▶ _Task to carry out_
Repeat the records exactly, with one exception: no images.

-------- Supplied information

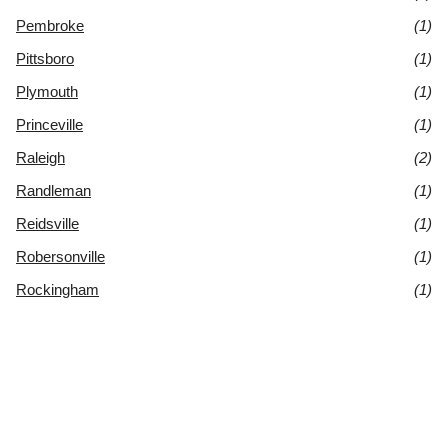
Pembroke
(1)
Pittsboro
(1)
Plymouth
(1)
Princeville
(1)
Raleigh
(2)
Randleman
(1)
Reidsville
(1)
Robersonville
(1)
Rockingham
(1)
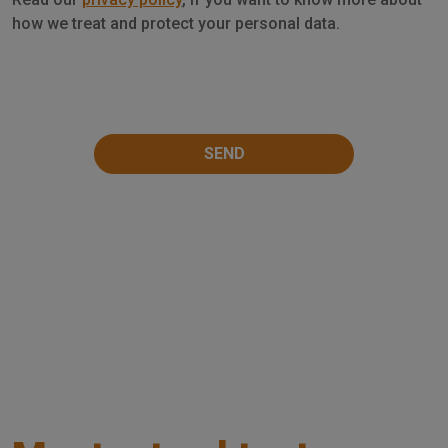
Privacy
how we treat and protect your personal data.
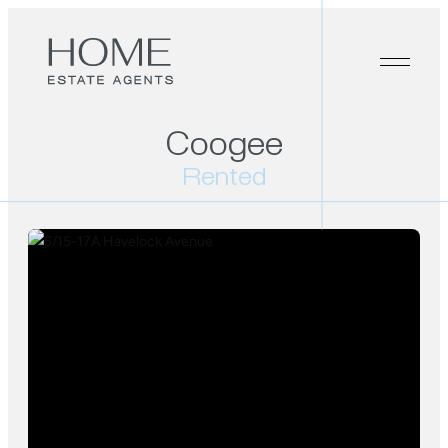
Coogee
Rented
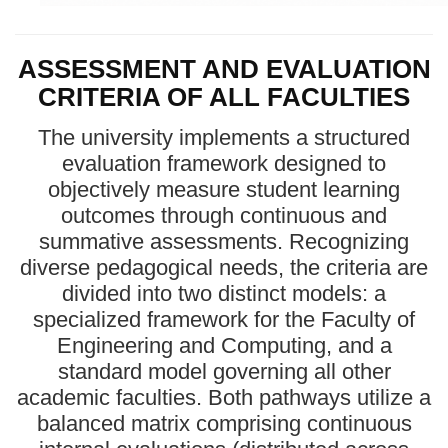
ASSESSMENT AND EVALUATION
CRITERIA OF ALL FACULTIES
The university implements a structured
evaluation framework designed to
objectively measure student learning
outcomes through continuous and
summative assessments. Recognizing
diverse pedagogical needs, the criteria are
divided into two distinct models: a
specialized framework for the Faculty of
Engineering and Computing, and a
standard model governing all other
academic faculties. Both pathways utilize a
balanced matrix comprising continuous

----------------

▶ _Exercise response_
Pembroke
(1)
Pittsboro
(1)
Plymouth
(1)
Princeville
(1)
Raleigh
(2)
Randleman
(1)
Reidsville
(1)
Robersonville
(1)
Rockingham
(1)
Privacy
how we treat and protect your personal data.
Coogee
Rented
ASSESSMENT AND EVALUATION
CRITERIA OF ALL FACULTIES
The university implements a structured
evaluation framework designed to
objectively measure student learning
outcomes through continuous and
summative assessments. Recognizing
diverse pedagogical needs, the criteria are
divided into two distinct models: a
specialized framework for the Faculty of
Engineering and Computing, and a
standard model governing all other
academic faculties. Both pathways utilize a
balanced matrix comprising continuous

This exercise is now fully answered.